Job
Could you write out the data below from the line with "Grafikkarten" up to and including the line with "おすすめ遊び場＆イベントをチェック！", swapping "Büromaterial" for "Bürobedarf" and changing nothing else? Leave the pictures out of your answer.

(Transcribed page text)
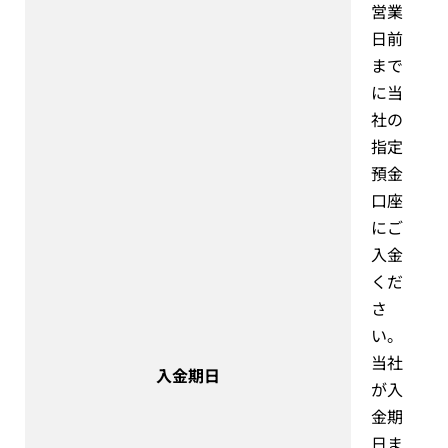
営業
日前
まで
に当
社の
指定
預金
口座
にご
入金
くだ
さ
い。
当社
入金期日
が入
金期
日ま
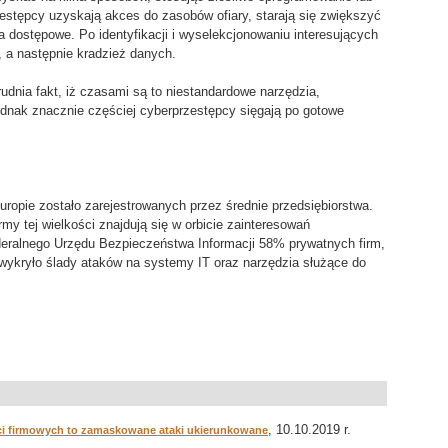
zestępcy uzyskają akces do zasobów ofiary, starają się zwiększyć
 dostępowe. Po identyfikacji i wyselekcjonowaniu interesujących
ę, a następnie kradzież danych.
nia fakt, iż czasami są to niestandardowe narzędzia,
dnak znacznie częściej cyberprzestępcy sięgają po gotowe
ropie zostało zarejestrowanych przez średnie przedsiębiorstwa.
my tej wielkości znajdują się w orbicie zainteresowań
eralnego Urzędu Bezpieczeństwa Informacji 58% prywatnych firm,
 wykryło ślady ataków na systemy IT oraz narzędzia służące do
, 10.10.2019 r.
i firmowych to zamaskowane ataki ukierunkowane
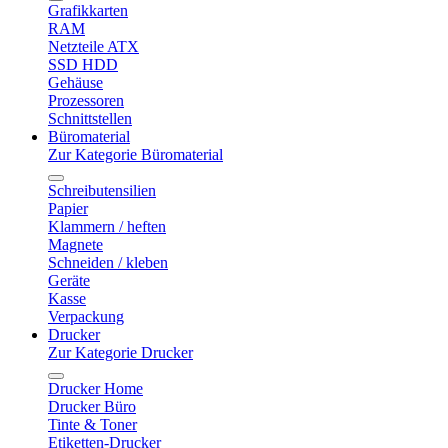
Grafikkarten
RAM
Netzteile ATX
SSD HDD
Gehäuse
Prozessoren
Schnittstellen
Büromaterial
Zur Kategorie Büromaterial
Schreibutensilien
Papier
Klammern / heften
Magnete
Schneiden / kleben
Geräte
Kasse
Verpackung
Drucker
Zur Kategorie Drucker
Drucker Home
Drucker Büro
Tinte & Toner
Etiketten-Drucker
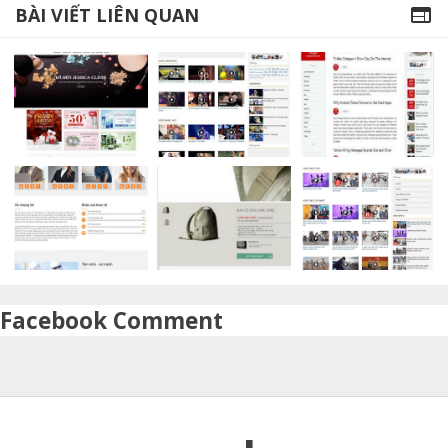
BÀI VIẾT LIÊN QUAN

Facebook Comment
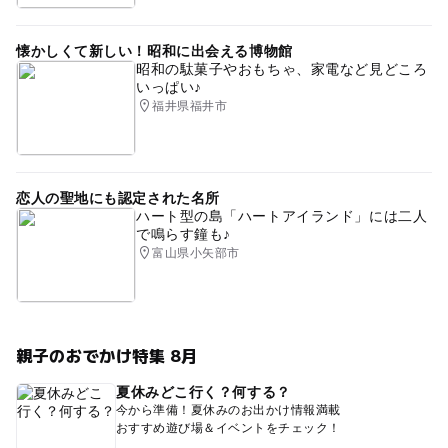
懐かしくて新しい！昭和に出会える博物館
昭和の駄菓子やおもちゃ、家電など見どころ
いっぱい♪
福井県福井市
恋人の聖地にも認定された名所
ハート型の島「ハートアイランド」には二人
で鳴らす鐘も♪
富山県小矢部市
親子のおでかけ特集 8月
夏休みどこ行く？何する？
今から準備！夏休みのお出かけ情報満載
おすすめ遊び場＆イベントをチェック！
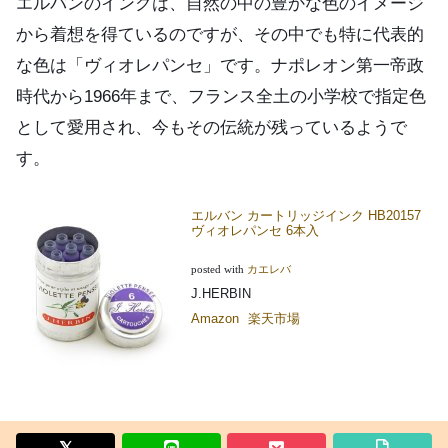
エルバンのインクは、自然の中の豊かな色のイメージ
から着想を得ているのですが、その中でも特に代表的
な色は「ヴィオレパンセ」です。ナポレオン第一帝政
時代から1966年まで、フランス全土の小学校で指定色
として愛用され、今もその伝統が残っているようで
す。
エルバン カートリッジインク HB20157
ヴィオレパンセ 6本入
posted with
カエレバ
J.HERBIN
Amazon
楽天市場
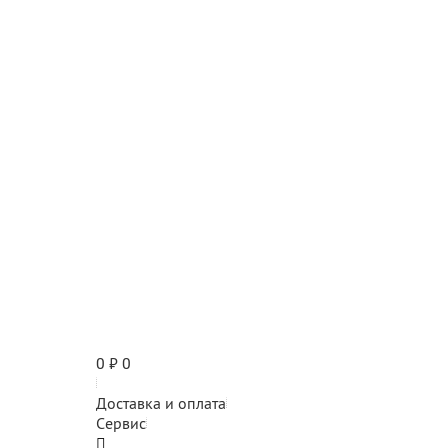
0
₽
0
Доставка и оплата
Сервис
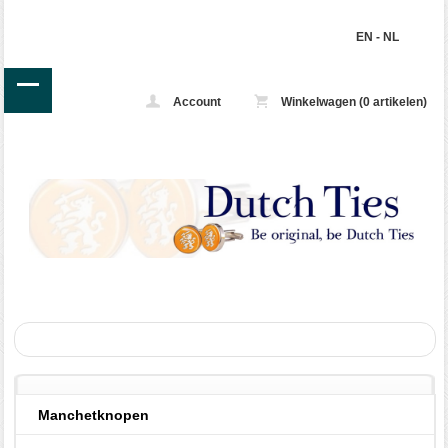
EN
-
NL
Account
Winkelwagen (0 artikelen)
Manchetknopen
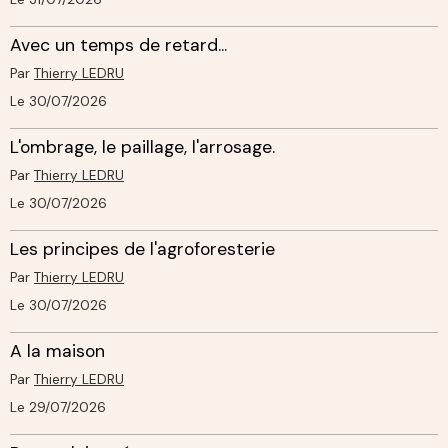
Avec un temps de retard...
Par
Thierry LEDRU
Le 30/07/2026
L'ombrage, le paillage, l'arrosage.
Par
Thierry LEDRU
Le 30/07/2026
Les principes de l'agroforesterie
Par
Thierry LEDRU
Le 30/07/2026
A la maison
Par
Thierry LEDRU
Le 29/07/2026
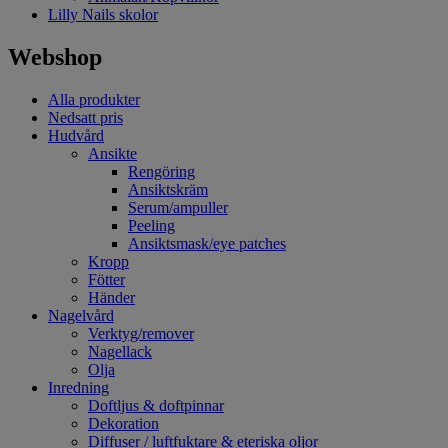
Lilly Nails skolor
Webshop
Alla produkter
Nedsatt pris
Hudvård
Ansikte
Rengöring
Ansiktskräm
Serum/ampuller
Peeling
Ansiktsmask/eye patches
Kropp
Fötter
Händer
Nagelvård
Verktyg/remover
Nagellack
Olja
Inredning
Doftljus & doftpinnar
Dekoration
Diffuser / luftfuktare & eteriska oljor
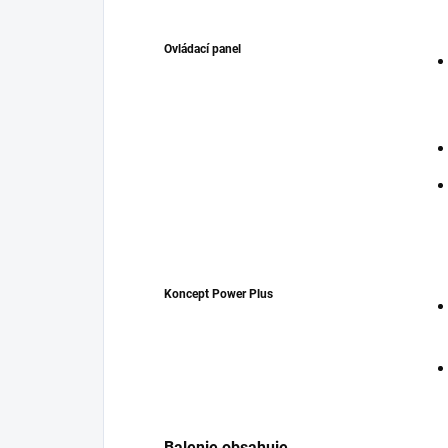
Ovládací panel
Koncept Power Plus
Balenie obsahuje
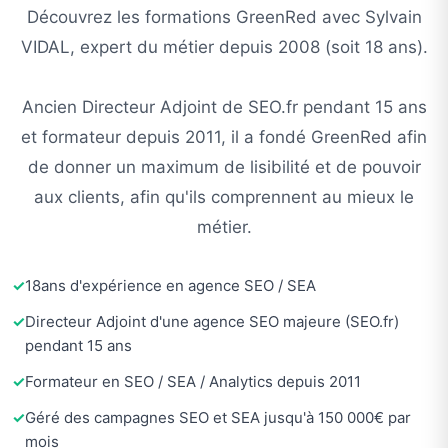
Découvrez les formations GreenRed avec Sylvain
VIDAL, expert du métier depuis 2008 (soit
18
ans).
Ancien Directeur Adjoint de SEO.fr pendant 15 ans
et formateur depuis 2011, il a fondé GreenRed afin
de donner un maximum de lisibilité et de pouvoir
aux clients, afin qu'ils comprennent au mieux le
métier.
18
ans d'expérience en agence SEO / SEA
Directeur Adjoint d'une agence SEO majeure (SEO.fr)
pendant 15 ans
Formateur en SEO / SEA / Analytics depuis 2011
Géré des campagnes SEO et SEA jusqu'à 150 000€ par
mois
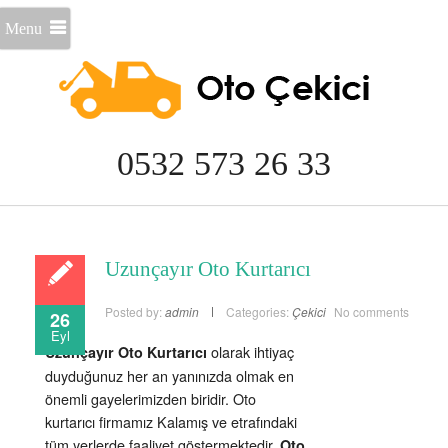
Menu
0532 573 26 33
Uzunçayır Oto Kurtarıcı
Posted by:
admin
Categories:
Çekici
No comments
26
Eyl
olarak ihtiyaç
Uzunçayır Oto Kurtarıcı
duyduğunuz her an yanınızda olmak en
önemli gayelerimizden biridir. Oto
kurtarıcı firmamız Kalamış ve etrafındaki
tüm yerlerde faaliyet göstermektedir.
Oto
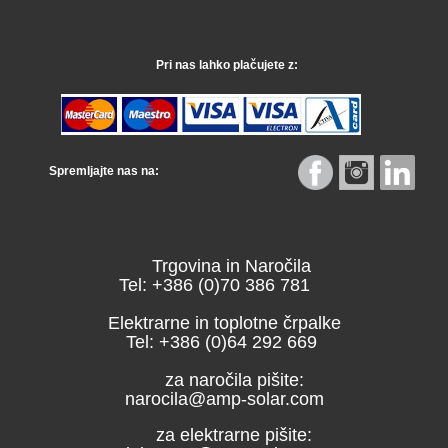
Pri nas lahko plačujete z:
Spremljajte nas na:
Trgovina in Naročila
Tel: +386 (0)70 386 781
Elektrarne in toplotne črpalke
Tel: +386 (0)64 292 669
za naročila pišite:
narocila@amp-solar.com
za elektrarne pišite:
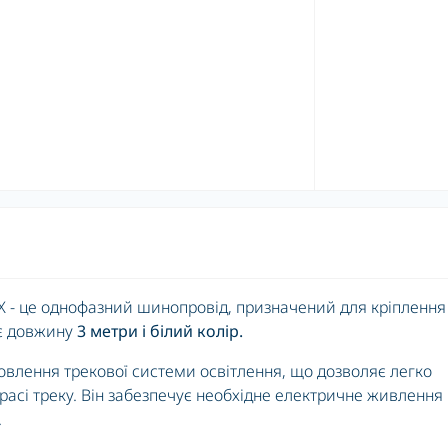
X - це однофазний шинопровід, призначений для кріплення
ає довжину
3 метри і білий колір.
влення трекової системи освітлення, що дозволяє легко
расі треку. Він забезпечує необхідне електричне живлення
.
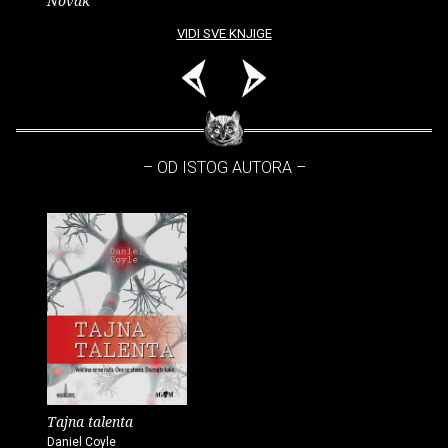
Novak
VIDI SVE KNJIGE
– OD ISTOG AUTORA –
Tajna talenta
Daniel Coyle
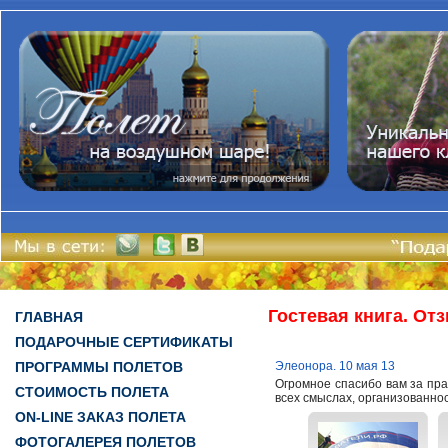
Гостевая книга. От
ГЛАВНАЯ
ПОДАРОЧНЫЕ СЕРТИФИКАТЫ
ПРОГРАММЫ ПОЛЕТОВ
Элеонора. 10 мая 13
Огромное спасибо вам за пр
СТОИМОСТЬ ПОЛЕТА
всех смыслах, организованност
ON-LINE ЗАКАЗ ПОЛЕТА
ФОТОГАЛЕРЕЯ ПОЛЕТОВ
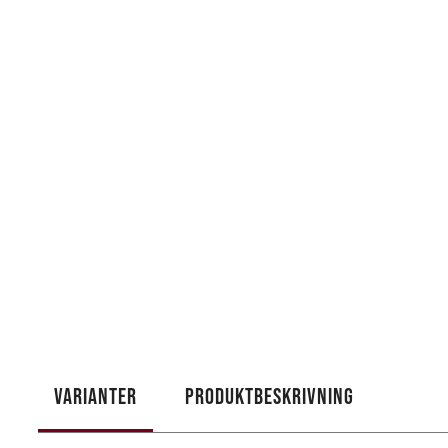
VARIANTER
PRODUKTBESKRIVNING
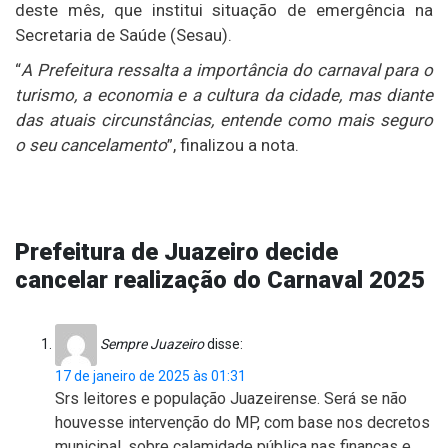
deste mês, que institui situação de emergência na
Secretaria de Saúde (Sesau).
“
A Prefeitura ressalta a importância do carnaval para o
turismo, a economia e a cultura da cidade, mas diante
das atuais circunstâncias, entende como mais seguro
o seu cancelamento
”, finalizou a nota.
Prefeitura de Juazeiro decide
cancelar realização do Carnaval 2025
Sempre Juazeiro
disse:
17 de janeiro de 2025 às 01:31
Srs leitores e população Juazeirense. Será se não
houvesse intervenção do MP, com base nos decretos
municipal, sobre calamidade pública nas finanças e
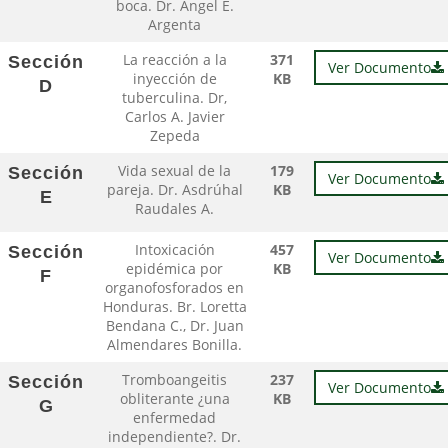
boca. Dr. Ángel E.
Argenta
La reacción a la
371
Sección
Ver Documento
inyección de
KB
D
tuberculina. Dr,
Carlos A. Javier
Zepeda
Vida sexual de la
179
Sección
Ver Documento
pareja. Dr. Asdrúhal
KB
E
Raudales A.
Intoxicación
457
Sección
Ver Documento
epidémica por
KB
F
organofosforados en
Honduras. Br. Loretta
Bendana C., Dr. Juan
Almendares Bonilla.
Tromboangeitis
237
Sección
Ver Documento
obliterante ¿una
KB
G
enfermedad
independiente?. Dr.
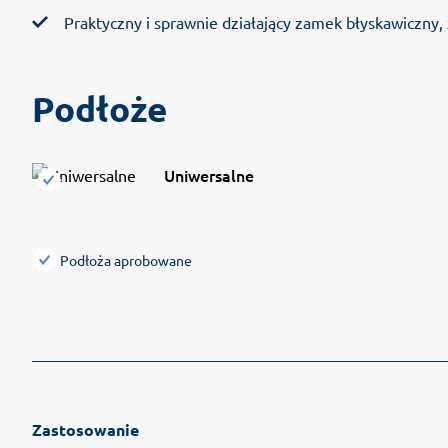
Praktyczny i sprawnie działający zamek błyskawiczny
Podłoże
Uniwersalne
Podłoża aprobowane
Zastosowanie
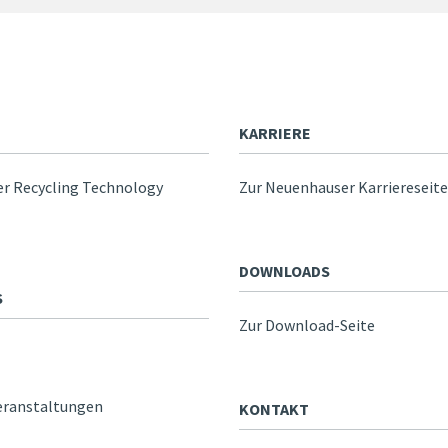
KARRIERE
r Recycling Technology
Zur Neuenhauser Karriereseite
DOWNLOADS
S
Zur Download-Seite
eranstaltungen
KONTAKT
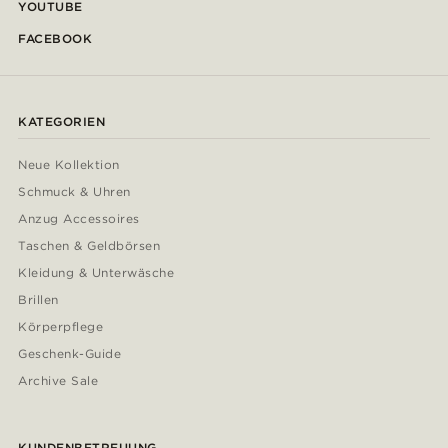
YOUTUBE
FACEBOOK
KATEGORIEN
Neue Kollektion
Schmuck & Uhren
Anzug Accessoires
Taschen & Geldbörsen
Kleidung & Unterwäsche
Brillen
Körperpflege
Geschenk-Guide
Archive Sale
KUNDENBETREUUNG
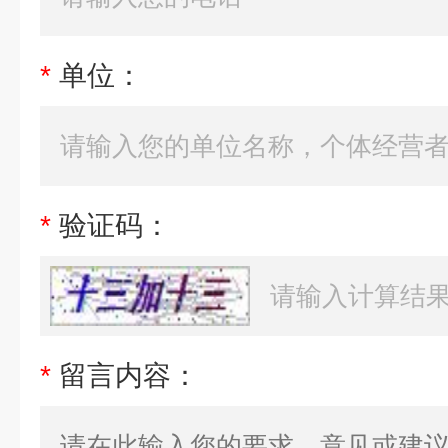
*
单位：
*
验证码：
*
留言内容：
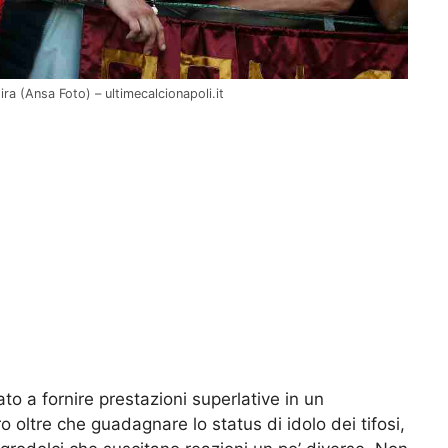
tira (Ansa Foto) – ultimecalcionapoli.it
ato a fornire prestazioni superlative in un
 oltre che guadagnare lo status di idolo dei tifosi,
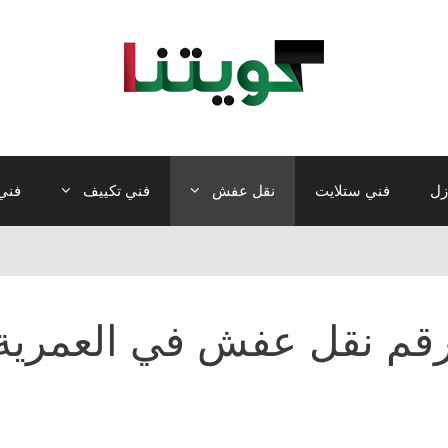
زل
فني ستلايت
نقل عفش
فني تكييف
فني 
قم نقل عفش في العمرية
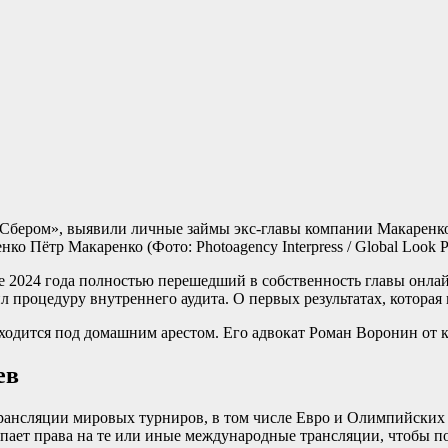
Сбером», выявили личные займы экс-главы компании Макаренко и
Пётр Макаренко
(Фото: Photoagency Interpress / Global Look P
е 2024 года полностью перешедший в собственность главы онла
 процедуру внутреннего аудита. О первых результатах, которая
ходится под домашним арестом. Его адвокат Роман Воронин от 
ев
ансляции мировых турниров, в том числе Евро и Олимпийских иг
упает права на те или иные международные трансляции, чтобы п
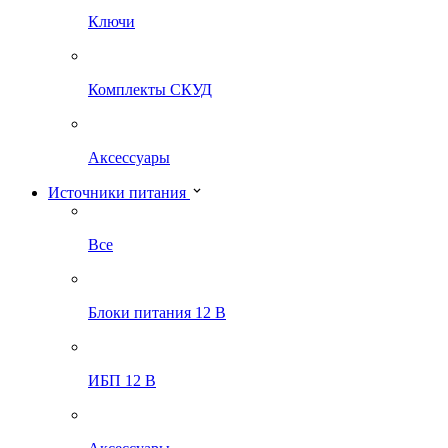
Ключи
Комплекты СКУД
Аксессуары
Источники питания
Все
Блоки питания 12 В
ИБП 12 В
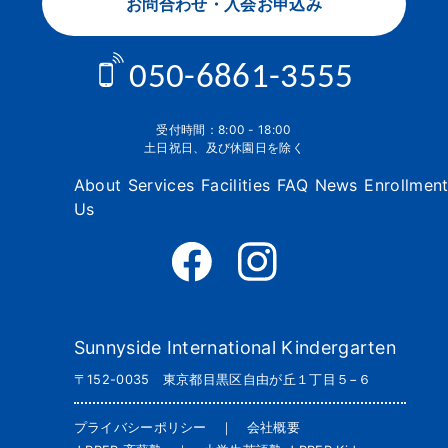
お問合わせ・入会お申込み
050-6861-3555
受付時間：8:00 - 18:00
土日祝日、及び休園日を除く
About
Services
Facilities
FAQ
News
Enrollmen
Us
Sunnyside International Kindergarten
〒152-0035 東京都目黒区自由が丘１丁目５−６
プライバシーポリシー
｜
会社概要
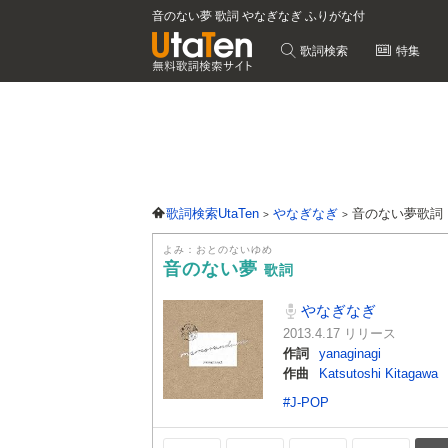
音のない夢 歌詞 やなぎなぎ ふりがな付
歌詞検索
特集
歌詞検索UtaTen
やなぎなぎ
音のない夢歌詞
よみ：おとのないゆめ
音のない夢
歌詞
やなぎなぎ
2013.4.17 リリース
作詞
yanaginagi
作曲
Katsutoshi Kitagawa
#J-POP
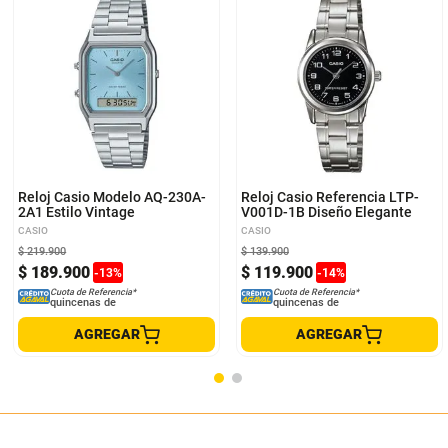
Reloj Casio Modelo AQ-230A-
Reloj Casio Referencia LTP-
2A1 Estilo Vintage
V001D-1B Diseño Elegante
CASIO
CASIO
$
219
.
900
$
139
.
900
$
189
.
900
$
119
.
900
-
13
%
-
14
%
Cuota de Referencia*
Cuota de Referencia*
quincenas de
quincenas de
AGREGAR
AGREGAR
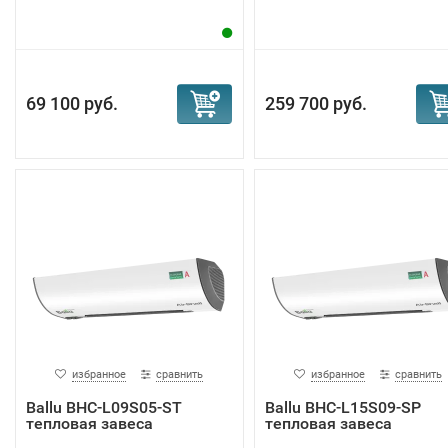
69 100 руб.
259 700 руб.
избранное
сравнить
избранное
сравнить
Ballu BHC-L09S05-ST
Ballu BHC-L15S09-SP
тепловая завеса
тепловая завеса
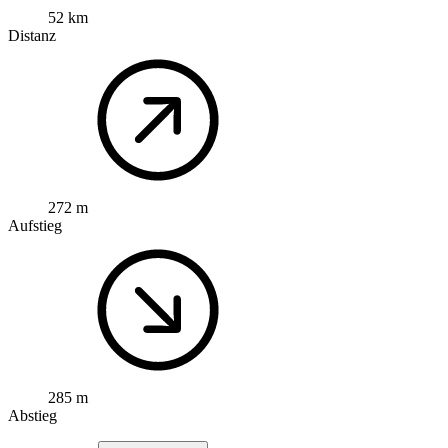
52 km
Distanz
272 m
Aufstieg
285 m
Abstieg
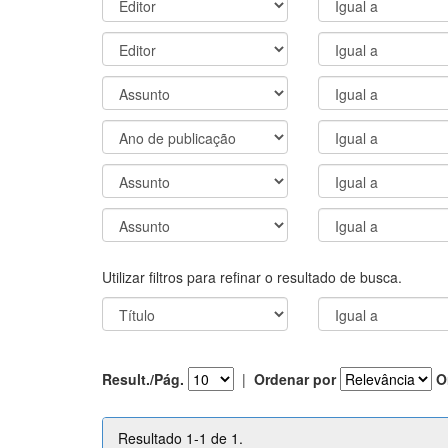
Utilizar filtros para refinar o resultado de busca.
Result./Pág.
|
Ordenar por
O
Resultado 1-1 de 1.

Task answer
Grafikkarten
RAM
Netzteile ATX
SSD HDD
Gehäuse
Prozessoren
Schnittstellen
Bürobedarf
Zur Kategorie Bürobedarf
Schreibutensilien
Papier
Klammern / heften
Magnete
Schneiden / kleben
Geräte
Kasse
Verpackung
Drucker
Zur Kategorie Drucker
Drucker Home
Drucker Büro
Tinte & Toner
Etiketten-Drucker
BÀI VIẾT LIÊN QUAN

Facebook Comment
懐かしくて新しい！昭和に出会える博物館
昭和の駄菓子やおもちゃ、家電など見どころ
いっぱい♪
福井県福井市
恋人の聖地にも認定された名所
ハート型の島「ハートアイランド」には二人
で鳴らす鐘も♪
富山県小矢部市
親子のおでかけ特集 8月
夏休みどこ行く？何する？
今から準備！夏休みのお出かけ情報満載
おすすめ遊び場＆イベントをチェック！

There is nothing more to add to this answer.